I’ve been lucky to have had some amazing mentors along the way.  Smiley is just one of them….and I am probably still trying to BE her and still learning to  be content with just being the best version of me that I can be.


14 thoughts on “Smiley

  1. Loved today’s message! Thanks for sharing.

    Sent from my iPad


  2. carol connery

    Mary, I can’t tell you how wonderful it was seeing you, you brought lightness and laughter, like a little angel. It is strange you should talk about the nuns, because after your visit, I was thinking about your positive, peaceful energy, and then remembered you were a nun ( I sometimes forget!). Thank you for being you.

  3. Irene callahan

    Such a lovely story. It is wonderful to connect with someone from the past. Often that happens with me at funerals…… Not the funeral of the deceased but someone who also had a relationship with the deceased. It is always validating and uplifting to connect with someone from another time in your life.

  4. It’s just so wonderful how you celebrate and appreciate the people in your life who most influenced you. You are a perfect version of you and a mentor and role model to so many, including me. Thanks for sharing this story.

  5. What a great story, Mary! I’m sure your visit meant the world to her. As teachers, we know there’s no greater compliment than a former student staying in touch. She must be one in a million.

  6. You definitely are the BEST version of you…no need to want to be Ceil. I am so happy you were able to see her and remember those memories together. I still can’t believe you ever became a nun…you’re way too nice and caring than any sister I ever had! Will miss you tomorrow!

  7. Mary, don’t try to hard because you are amazing just the way you are!!!

  8. Carpe Diem! That’s your mantra. It was lovely seeing you, Mary. Enjoy the wedding and every other day too. Love to Jerry.

  9. You taught me an important message. Just keep smiling and be kind to everyone. You go girl. Glad that you had a great trip.

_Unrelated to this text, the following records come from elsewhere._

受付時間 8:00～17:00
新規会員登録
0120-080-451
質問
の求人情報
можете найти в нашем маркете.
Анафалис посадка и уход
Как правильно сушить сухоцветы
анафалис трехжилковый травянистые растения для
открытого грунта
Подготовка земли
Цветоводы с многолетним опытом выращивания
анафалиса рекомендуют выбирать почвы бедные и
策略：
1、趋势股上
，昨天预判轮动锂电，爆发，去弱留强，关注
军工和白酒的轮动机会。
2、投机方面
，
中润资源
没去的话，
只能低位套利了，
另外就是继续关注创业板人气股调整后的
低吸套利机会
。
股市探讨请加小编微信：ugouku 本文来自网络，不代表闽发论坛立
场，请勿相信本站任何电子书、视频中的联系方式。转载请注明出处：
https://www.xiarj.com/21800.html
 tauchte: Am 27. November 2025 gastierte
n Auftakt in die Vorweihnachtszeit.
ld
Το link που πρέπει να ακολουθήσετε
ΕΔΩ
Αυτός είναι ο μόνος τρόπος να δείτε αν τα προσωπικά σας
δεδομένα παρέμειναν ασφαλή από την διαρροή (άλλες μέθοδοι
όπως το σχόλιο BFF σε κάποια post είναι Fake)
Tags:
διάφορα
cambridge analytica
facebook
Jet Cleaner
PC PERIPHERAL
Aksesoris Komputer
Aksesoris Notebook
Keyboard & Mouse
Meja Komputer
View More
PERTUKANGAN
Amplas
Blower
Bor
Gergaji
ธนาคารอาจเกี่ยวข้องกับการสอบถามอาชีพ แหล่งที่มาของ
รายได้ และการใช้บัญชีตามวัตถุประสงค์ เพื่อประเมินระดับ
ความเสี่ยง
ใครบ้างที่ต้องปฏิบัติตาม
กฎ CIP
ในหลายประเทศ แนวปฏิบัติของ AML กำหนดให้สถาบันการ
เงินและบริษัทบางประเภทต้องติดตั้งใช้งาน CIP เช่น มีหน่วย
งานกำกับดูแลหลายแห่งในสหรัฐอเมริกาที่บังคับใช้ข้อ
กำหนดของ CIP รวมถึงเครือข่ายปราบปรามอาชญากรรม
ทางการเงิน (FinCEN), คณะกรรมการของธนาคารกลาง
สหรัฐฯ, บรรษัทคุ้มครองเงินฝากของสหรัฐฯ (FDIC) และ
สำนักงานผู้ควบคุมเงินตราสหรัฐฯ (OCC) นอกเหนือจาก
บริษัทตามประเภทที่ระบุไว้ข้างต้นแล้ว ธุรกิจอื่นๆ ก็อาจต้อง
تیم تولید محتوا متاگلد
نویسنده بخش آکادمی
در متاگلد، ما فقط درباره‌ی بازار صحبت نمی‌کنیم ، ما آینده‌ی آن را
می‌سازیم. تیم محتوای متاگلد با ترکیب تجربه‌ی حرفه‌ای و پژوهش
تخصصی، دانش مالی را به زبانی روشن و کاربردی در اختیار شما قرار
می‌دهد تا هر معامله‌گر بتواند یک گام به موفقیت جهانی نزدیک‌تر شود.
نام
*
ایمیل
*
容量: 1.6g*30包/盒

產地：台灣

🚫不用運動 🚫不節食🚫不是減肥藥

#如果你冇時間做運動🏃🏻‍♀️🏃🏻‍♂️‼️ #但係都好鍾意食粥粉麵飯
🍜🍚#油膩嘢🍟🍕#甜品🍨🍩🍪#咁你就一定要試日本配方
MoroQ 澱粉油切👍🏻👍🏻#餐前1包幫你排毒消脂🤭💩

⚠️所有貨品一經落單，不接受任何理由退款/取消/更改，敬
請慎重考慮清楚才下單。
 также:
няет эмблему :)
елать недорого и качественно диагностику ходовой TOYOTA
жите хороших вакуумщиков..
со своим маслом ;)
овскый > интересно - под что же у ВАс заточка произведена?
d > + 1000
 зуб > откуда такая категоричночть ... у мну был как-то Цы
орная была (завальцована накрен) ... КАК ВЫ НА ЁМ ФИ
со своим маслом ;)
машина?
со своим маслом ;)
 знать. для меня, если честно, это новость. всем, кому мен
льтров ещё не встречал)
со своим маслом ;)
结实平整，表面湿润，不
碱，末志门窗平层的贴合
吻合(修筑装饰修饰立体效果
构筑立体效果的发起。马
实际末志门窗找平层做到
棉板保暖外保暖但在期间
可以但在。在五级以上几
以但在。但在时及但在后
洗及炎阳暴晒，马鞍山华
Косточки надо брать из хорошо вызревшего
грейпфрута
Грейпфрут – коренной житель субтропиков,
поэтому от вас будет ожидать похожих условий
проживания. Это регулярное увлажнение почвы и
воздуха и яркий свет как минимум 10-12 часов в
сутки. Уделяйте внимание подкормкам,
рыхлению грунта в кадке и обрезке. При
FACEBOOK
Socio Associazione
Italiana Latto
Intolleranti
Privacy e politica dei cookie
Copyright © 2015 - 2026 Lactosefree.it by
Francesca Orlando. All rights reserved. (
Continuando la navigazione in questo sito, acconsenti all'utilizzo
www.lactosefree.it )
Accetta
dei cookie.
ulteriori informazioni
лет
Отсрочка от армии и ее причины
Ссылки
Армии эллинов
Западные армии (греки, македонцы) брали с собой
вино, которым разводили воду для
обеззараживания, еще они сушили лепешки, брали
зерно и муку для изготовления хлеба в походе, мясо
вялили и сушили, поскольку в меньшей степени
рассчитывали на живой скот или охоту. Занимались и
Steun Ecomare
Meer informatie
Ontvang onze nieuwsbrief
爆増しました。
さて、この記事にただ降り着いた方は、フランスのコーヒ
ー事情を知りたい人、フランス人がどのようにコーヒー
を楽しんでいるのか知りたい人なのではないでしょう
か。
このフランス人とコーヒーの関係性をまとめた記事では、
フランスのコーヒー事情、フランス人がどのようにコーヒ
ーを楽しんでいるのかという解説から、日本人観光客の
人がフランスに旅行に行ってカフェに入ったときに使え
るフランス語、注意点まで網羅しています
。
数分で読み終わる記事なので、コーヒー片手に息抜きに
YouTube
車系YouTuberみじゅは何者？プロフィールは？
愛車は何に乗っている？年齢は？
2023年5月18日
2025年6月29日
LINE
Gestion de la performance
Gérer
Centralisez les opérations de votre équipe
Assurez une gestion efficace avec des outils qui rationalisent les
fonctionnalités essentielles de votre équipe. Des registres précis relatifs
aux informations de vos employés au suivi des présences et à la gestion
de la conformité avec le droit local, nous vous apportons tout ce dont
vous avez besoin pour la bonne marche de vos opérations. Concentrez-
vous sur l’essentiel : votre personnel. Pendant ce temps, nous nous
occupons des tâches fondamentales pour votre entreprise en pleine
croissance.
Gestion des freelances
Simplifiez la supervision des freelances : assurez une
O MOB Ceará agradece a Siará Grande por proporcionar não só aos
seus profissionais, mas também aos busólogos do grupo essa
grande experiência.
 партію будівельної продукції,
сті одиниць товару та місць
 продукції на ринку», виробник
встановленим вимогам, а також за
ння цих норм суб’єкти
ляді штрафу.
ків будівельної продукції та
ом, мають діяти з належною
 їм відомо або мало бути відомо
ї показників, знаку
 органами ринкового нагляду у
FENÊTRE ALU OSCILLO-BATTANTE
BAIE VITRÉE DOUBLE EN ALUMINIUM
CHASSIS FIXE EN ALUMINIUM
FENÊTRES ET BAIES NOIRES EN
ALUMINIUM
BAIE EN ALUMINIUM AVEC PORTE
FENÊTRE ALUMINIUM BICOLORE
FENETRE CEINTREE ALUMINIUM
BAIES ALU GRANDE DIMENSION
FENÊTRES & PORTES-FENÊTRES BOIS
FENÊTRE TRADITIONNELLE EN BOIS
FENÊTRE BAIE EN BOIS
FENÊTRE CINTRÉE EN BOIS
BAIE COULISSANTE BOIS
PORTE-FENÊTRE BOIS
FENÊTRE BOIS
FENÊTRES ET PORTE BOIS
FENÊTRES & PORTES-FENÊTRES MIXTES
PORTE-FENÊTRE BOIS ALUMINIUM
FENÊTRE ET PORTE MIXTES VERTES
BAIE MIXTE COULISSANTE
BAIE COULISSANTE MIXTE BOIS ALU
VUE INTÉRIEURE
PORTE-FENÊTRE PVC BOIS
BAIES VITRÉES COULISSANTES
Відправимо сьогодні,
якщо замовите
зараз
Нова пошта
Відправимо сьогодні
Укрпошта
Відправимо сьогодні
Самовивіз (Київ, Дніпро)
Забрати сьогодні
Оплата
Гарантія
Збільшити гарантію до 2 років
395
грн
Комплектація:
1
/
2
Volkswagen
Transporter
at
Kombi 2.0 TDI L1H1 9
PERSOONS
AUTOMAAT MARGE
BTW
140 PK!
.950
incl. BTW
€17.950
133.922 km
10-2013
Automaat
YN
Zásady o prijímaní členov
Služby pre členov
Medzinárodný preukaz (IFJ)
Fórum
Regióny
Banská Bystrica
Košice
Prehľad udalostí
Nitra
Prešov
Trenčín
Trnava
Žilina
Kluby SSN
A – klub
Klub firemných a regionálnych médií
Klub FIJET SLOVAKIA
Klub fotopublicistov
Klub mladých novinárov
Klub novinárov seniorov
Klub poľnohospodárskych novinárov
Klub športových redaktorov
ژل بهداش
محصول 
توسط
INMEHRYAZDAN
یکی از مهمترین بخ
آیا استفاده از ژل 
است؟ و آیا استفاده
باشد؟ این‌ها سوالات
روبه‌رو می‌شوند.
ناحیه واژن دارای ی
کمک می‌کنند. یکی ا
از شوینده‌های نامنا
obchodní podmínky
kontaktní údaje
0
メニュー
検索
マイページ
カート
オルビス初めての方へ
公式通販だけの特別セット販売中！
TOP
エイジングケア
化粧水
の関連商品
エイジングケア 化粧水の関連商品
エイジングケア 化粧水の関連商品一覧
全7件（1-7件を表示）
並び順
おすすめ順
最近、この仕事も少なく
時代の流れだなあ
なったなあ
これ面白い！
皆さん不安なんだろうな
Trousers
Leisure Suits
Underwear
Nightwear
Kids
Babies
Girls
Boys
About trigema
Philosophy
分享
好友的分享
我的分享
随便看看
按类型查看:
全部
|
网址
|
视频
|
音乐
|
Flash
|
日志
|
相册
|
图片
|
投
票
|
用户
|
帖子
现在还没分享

  10. Wow! Mary, this time you REALLY made me cry. Thank you for this. It also reminds me of the incredible Pope we now have. These are things for which we should be thankful. Love you, as always, for everything you do

  11. Mary, I think I just read about Sister Cecelia James in the June 12 “Sun” newspaper. There was an article about some sisters celebrating some significant anniversaries. She was celebrating her 75th year in religious life. There was also a picture. Do you think it was your “Smiley”? The name sounded familiar
    to me but her assignments weren’t in Holyoke. I wonder if you had spoken of her before and the name just stuck in my brain. Anyway if you haven’t seen the article you can see it in the archives on line.

  12. I truly believe that you have succeeded in your own progressive way!